I did Uber in Santa Barbara and could easily net $400 per week if I worked 40 hours. I was doing a 5am-1pm shift with an hour break, and consistently made $1300-$1700 per month. After factoring in wear-and-tear costs and gas costs, I calculated that I was earning $11.70 per hour. I should also mention that I was doing Lyft too. Lyft earnings composed about one fifth of those figures.

Now here in Florida, Wow! fares are $1.80 per mile in Port Saint Lucie. That's great! Yet, once you cross the border into Martin County, the fares drop to $0.95 cents per mile. Horrible! It doesn't really matter though, because the bottom line is that there's no demand here.

Last Thursday I tried doing Uber here in Port Saint Lucie for the first time. I hit the road at 6am and didn't get my first request until 7:20 and had to drive 14 minutes away to take someone a decent distance, but that was in Martin County so, I netted less than $5 for that one ride. I drove around some more after that for a half hour and didn't get any more requests, so decided to stop Uber for the day, because I had other things to do.

The next morning I went out and took someone almost as soon as I left the house. It was a decent trip, and started in Port St. Lucie, so it came out to almost a $13 fare. Then I drove around, waited about a half hour, had one more request that was more than 20 minutes away, so the guy cancelled after a couple minutes, and then I waited another hour and a half or so, and didn't get any more requests.

Third day: An hour and a half...no requests.

Fourth day: Had the app on for a good two hours (6:30am-8:30am) and didn't get any requests.

I had some flop mornings in Santa Barbara (mostly during the middle of the week), but those flop mornings were nothing like here. I could still get the occasional ride, and make some decent money.
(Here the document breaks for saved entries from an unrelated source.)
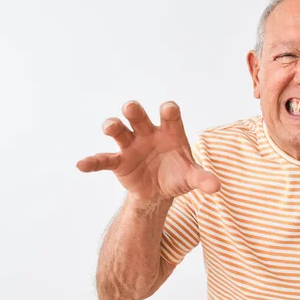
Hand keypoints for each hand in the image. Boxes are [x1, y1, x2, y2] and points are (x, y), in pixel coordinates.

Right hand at [76, 100, 220, 202]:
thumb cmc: (177, 175)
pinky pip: (103, 159)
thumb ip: (203, 179)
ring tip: (110, 127)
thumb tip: (217, 187)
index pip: (170, 115)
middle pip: (139, 116)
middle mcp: (148, 133)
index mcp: (170, 132)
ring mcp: (131, 146)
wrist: (159, 192)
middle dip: (134, 111)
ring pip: (119, 131)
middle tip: (130, 108)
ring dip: (113, 126)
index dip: (169, 111)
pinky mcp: (119, 162)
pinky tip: (81, 165)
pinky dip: (92, 162)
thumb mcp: (191, 178)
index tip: (168, 110)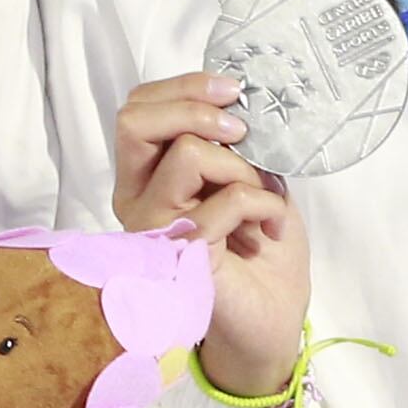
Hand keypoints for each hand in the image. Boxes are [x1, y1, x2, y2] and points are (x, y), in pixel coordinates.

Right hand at [121, 72, 310, 392]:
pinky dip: (262, 202)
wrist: (272, 319)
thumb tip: (239, 102)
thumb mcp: (250, 178)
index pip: (139, 109)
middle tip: (241, 132)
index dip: (185, 87)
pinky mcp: (180, 253)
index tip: (235, 92)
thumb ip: (231, 143)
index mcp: (146, 176)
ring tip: (260, 195)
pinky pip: (225, 200)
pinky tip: (271, 226)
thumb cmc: (260, 249)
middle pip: (135, 119)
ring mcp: (152, 227)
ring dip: (239, 166)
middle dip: (197, 109)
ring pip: (186, 154)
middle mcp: (136, 199)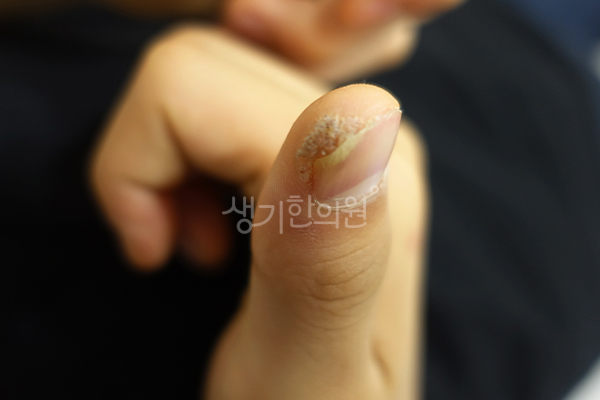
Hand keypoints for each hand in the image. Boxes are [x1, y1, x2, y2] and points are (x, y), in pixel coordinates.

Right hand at [91, 26, 427, 398]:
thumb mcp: (303, 372)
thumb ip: (326, 257)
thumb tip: (348, 119)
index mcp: (365, 176)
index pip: (190, 87)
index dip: (139, 168)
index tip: (156, 253)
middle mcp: (368, 137)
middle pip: (196, 70)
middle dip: (152, 162)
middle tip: (178, 248)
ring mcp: (341, 138)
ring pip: (203, 79)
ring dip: (171, 162)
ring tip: (201, 244)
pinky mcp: (316, 150)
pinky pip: (222, 104)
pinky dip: (189, 161)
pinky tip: (216, 227)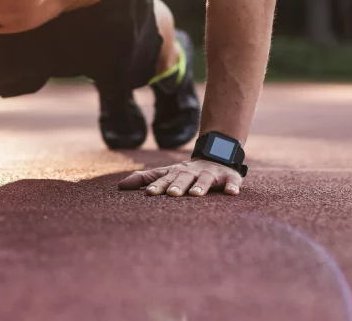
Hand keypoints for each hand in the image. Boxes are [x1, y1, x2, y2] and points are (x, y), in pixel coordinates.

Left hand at [118, 158, 242, 196]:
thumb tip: (120, 186)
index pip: (165, 179)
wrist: (217, 157)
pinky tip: (231, 193)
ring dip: (201, 186)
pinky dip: (232, 186)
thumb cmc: (187, 173)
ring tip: (196, 195)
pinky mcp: (229, 177)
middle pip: (184, 178)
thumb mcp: (166, 174)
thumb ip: (145, 179)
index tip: (149, 193)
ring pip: (206, 179)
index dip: (157, 186)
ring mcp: (211, 174)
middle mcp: (193, 173)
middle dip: (178, 185)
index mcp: (177, 173)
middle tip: (172, 194)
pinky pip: (231, 182)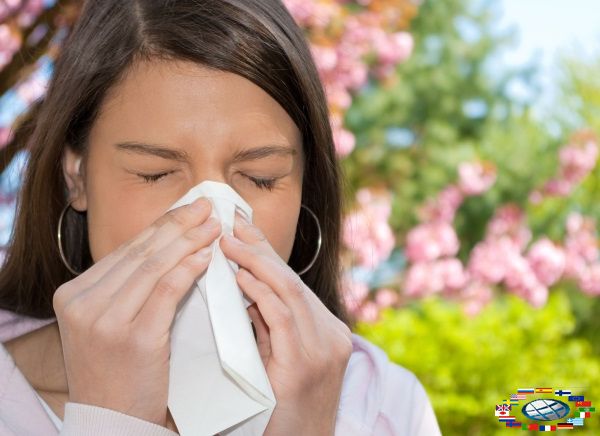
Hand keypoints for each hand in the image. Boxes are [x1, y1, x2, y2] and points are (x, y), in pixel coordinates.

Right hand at [52, 197, 220, 426]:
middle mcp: (82, 303)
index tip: (187, 209)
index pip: (126, 251)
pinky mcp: (133, 339)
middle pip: (140, 253)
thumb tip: (169, 246)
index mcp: (73, 295)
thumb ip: (127, 288)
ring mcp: (104, 321)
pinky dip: (188, 270)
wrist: (111, 422)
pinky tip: (206, 256)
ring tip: (213, 226)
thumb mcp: (107, 323)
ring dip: (188, 241)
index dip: (161, 226)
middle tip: (206, 207)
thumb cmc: (117, 372)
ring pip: (153, 267)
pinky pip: (165, 292)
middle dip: (178, 225)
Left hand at [220, 212, 352, 435]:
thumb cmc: (282, 411)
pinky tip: (238, 277)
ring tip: (228, 243)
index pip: (294, 283)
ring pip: (288, 290)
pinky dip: (259, 292)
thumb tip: (243, 289)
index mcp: (327, 331)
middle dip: (260, 249)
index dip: (268, 253)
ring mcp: (322, 350)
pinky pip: (280, 317)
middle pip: (291, 280)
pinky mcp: (303, 366)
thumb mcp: (280, 360)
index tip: (244, 229)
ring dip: (255, 263)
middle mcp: (331, 335)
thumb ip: (268, 326)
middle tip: (232, 225)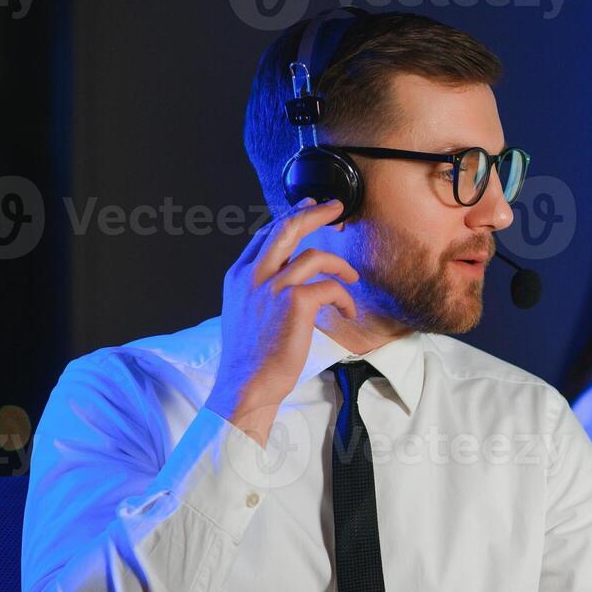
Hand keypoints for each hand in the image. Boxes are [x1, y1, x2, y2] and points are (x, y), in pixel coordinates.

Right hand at [205, 197, 359, 445]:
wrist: (246, 385)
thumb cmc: (252, 357)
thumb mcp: (246, 314)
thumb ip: (260, 291)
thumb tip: (285, 278)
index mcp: (239, 277)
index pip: (265, 235)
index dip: (289, 217)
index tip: (308, 206)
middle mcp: (252, 276)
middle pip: (286, 228)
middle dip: (314, 212)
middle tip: (336, 206)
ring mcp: (272, 288)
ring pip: (314, 255)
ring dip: (340, 265)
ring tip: (352, 277)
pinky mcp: (294, 303)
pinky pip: (330, 287)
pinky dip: (344, 297)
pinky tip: (348, 311)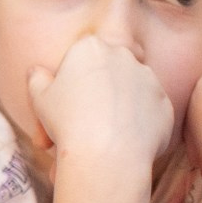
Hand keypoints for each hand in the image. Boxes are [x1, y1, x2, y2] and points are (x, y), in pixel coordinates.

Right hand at [27, 35, 173, 179]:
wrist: (107, 154)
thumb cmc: (68, 122)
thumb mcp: (39, 98)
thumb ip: (37, 78)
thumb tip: (37, 72)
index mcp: (90, 48)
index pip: (80, 54)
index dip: (70, 77)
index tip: (64, 99)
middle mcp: (124, 56)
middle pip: (107, 69)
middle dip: (95, 89)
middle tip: (78, 118)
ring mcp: (149, 78)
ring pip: (128, 89)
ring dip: (116, 105)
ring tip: (99, 134)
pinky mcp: (164, 102)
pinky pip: (146, 110)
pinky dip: (134, 122)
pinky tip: (119, 141)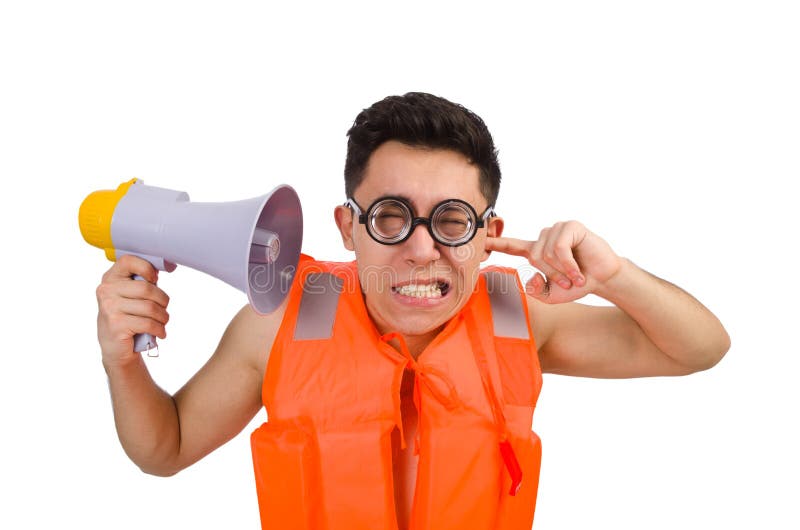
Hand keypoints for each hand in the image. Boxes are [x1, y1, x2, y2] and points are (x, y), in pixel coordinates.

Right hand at [95, 254, 169, 367]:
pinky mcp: (116, 325)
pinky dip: (160, 329)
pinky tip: (160, 332)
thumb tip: (161, 268)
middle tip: (164, 309)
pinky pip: (148, 323)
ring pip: (150, 307)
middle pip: (146, 288)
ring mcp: (109, 308)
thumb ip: (142, 281)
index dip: (147, 268)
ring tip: (163, 322)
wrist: (116, 348)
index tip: (154, 280)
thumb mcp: (131, 296)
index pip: (128, 261)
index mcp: (110, 278)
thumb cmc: (128, 317)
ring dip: (163, 317)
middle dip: (163, 300)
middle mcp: (106, 290)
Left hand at [485, 220, 623, 303]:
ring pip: (546, 253)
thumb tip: (529, 278)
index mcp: (536, 251)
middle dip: (552, 274)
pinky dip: (568, 264)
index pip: (511, 246)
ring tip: (575, 275)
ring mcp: (557, 230)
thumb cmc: (577, 285)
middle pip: (534, 257)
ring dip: (561, 270)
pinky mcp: (570, 226)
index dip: (494, 243)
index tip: (479, 239)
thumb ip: (535, 291)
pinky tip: (578, 269)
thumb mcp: (551, 295)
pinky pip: (559, 248)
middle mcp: (544, 238)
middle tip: (569, 282)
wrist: (603, 279)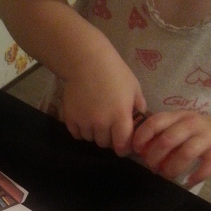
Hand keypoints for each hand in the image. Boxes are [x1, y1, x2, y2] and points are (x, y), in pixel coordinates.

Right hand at [62, 40, 145, 156]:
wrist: (87, 62)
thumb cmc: (115, 73)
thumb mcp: (134, 88)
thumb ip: (139, 107)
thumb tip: (140, 123)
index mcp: (120, 116)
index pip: (122, 145)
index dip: (123, 148)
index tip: (123, 146)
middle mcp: (102, 123)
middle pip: (104, 144)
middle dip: (108, 139)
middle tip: (109, 128)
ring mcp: (84, 122)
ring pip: (90, 139)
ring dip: (94, 134)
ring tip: (96, 120)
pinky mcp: (70, 119)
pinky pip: (76, 134)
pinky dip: (81, 130)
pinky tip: (84, 119)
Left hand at [132, 111, 210, 187]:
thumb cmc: (192, 133)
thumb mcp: (175, 126)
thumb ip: (158, 134)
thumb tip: (137, 151)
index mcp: (176, 116)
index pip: (155, 122)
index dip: (142, 137)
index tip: (137, 150)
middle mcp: (191, 124)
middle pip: (168, 140)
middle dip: (154, 157)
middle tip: (152, 166)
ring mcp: (206, 137)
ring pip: (186, 153)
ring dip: (172, 168)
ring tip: (167, 175)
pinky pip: (207, 166)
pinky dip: (195, 176)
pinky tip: (187, 182)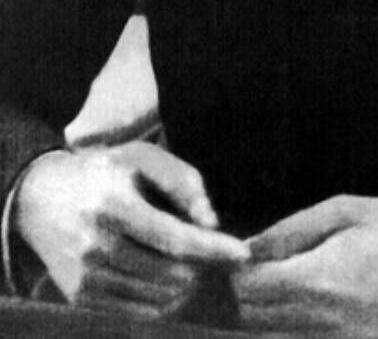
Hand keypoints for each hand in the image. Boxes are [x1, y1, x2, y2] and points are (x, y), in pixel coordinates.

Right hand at [13, 141, 248, 318]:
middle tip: (214, 251)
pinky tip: (166, 277)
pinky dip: (162, 299)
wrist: (41, 198)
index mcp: (113, 205)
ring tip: (188, 261)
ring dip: (184, 283)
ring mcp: (86, 277)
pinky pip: (137, 312)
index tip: (244, 253)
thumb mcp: (142, 157)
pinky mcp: (81, 298)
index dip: (212, 248)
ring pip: (158, 296)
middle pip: (170, 272)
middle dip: (202, 265)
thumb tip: (211, 222)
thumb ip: (182, 182)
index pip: (174, 237)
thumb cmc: (104, 172)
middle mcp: (96, 245)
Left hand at [232, 194, 377, 337]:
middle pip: (253, 318)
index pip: (250, 288)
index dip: (241, 269)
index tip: (250, 254)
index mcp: (321, 279)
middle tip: (268, 267)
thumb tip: (250, 246)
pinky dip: (292, 329)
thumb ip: (294, 229)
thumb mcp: (352, 211)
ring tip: (288, 285)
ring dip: (268, 313)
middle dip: (251, 291)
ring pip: (272, 337)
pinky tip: (310, 306)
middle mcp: (322, 321)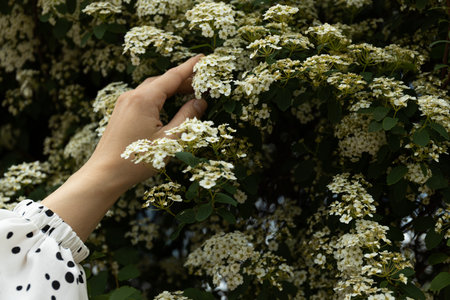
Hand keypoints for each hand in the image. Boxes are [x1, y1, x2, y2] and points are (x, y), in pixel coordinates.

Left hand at [42, 55, 206, 240]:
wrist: (105, 174)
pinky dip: (160, 97)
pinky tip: (169, 105)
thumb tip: (200, 101)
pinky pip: (144, 97)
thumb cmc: (138, 159)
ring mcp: (124, 103)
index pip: (173, 76)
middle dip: (183, 80)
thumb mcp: (169, 140)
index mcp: (145, 99)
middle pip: (162, 81)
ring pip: (152, 89)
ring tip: (190, 93)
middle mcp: (132, 96)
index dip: (190, 67)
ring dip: (172, 89)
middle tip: (203, 81)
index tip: (204, 58)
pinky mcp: (121, 112)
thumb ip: (187, 117)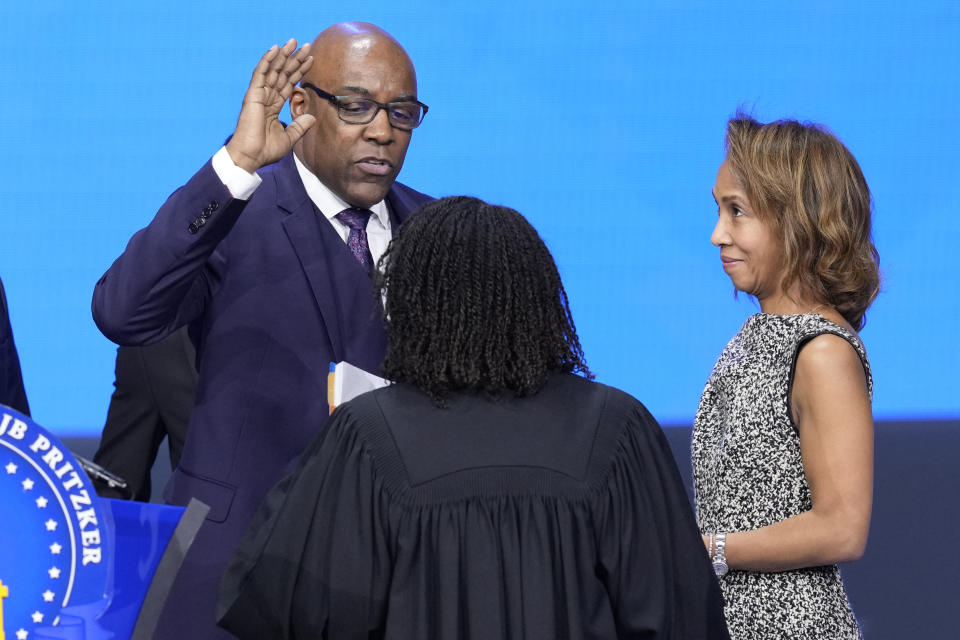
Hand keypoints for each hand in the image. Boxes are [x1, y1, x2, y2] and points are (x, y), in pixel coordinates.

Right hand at [225, 39, 314, 173]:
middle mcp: (266, 97)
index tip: (311, 59)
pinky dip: (267, 60)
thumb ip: (299, 126)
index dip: (299, 71)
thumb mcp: (289, 138)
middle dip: (294, 59)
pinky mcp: (252, 95)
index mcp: (273, 106)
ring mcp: (258, 95)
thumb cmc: (266, 150)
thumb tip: (312, 117)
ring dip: (283, 55)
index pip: (288, 83)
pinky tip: (275, 49)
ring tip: (294, 42)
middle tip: (306, 45)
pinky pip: (260, 74)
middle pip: (283, 73)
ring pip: (273, 70)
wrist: (251, 157)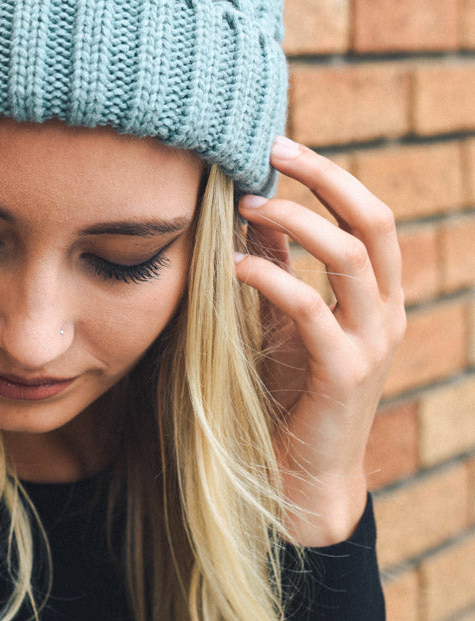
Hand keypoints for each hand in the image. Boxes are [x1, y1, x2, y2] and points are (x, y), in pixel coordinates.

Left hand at [234, 136, 406, 546]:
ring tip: (249, 205)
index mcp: (377, 295)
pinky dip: (273, 279)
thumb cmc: (293, 392)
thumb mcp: (285, 317)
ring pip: (352, 258)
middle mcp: (385, 313)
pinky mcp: (343, 375)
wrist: (304, 476)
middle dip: (326, 178)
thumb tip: (252, 206)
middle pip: (375, 222)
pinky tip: (235, 266)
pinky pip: (313, 311)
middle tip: (272, 151)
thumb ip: (278, 263)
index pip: (370, 215)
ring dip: (299, 222)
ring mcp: (370, 344)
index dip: (330, 174)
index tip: (278, 144)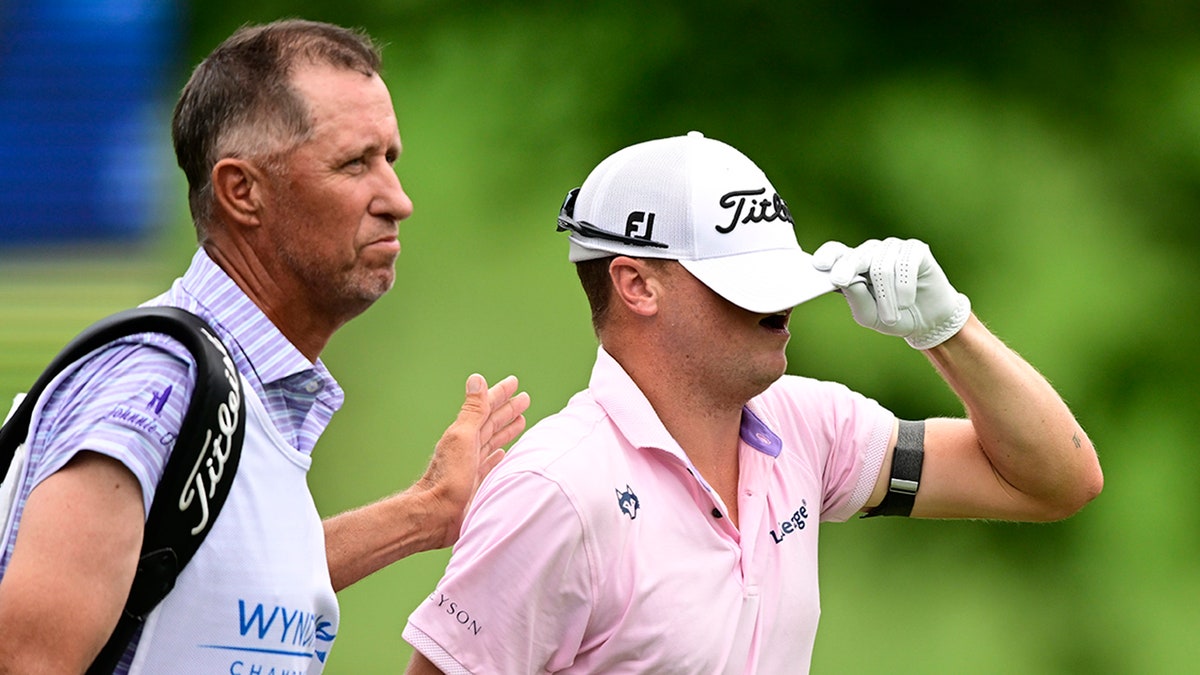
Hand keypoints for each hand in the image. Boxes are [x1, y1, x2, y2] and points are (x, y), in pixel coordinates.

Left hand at [417, 374, 529, 547]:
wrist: (437, 515)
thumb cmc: (448, 478)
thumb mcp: (463, 438)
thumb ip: (473, 410)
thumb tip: (476, 379)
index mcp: (465, 433)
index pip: (486, 408)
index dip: (499, 394)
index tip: (514, 383)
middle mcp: (468, 447)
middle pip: (492, 423)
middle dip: (507, 410)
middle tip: (525, 398)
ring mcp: (472, 465)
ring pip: (493, 441)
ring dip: (506, 430)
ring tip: (521, 421)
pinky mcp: (477, 484)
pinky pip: (491, 464)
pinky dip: (498, 456)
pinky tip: (504, 454)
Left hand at [812, 238, 970, 348]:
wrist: (929, 321)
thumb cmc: (895, 317)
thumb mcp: (869, 315)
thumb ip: (855, 298)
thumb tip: (844, 279)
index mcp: (854, 266)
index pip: (836, 251)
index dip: (828, 254)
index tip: (819, 264)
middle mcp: (872, 253)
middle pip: (856, 255)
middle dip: (847, 269)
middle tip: (840, 281)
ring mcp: (894, 249)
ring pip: (881, 266)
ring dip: (886, 296)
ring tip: (892, 314)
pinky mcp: (916, 250)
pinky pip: (904, 264)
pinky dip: (904, 288)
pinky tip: (907, 300)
I don't get this place. My second passenger said that Uber is only two months old here, but I remember about 5 months ago, looking at the Uber ride request "heat map" of the area, so I figure it's been around longer than a couple months.

Also, there's no promotion. In Santa Barbara they ran ads in the papers, had office time with in-person Uber support employees, did the first ride free deal, and everyone used it. Port Saint Lucie is just a suburban sprawl, without any downtown, no well-trafficked airport, and it seems like everyone owns a car, and there's no college party crowd. The locals suggest waiting until the snowbirds come down, but isn't that just old retirees? Can't imagine they're a popular demographic with Uber.

I could snatch a post office job anywhere in Florida, so I prefer to be somewhere where Uber is popular. Any suggestions? I'm not looking to make a killing, but just want to be somewhere where I could at least make enough to get by during times when the post office is slow.


----------



## Roz (Oct 14, 2015)

Orlando, Tampa, Broward


----------



## mywealthyplace (Sep 25, 2015)

Now that Broward is back online, that would be my choice....anywhere but here in PSL. I drive north to Indian River county to make any money.


----------